I'm posting anonymously because my employer has instruments on the rovers.
For the rovers and part on them, about 100 prototyping models were built (that is, 100 rovers which never got off the ground, and 100 models of every device on them).
Flight test and spares are another 20 items. Making more rovers does not require building more test models - and as has been proven with Hubble - ground test spares can be flown if need be.
There are enough flight test spares to trivially launch 2 more rovers. Personally I'd push for better tyres now that we know the composition of the surface and some form of "dust brush" for the panels as well as better "cold rating" for the components given that we know the design can survive several seasons.
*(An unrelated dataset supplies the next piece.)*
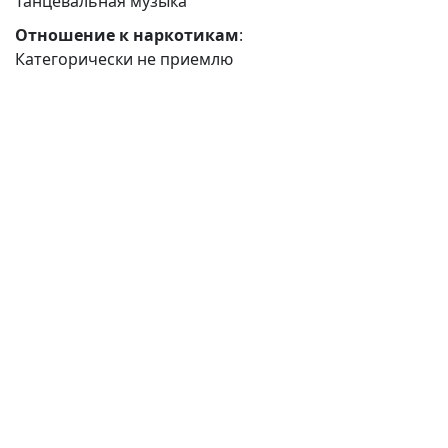
Танцевальная музыка
Отношение к наркотикам
:
Категорически не приемлю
HOWEVER: the rovers are quite limited in what they can do. Flying 20 more would be a good thing - but so would flying 20 more Beagles (my own estimate after reviewing all the documentation and talking to people involved is that if enough funding was made to fly 12 then only 1 (possbly zero) would have failed - Beagle suffered from chronic funds shortages which led to catastrophic decisons to reuse parachutes/airbags which were repaired prototype testers and which likely simply froze solid en-route due to leftover moisture (even after operators of the UK's largest vacuum chamber spent 6-8 weeks doing their absolute best to get moisture out of the airbags they were still seeing traces when time ran out - and the attempt destroyed a number of very expensive pumps never intended to cope with the amount of water involved))
The proposed larger missions are _much_ larger physically than the rovers - carry a lot more instrumentation and have much bigger/more powerful wheels/treads (and solar panels) than spirit/opportunity.
It would be nice to see all the missions fly. That's unlikely to happen in any of our lifetimes unless payload costs drop by 99%. Until then what goes is based on who has money and the political will to send things - space exploration is a strange, political universe which attaches far more importance to the flag-waving aspects of launches, manned programs and high profile results than to funding the ongoing science required to actually support these activities both after the rocket's disappeared from the ground and when things are in planning stages.
"We" (worldwide) are in grave danger of losing vast amounts of irreplaceable space mission data because no entity is willing to fund storage or distribution. In a decade I hope that isn't being said about data from these incredible wee rovers.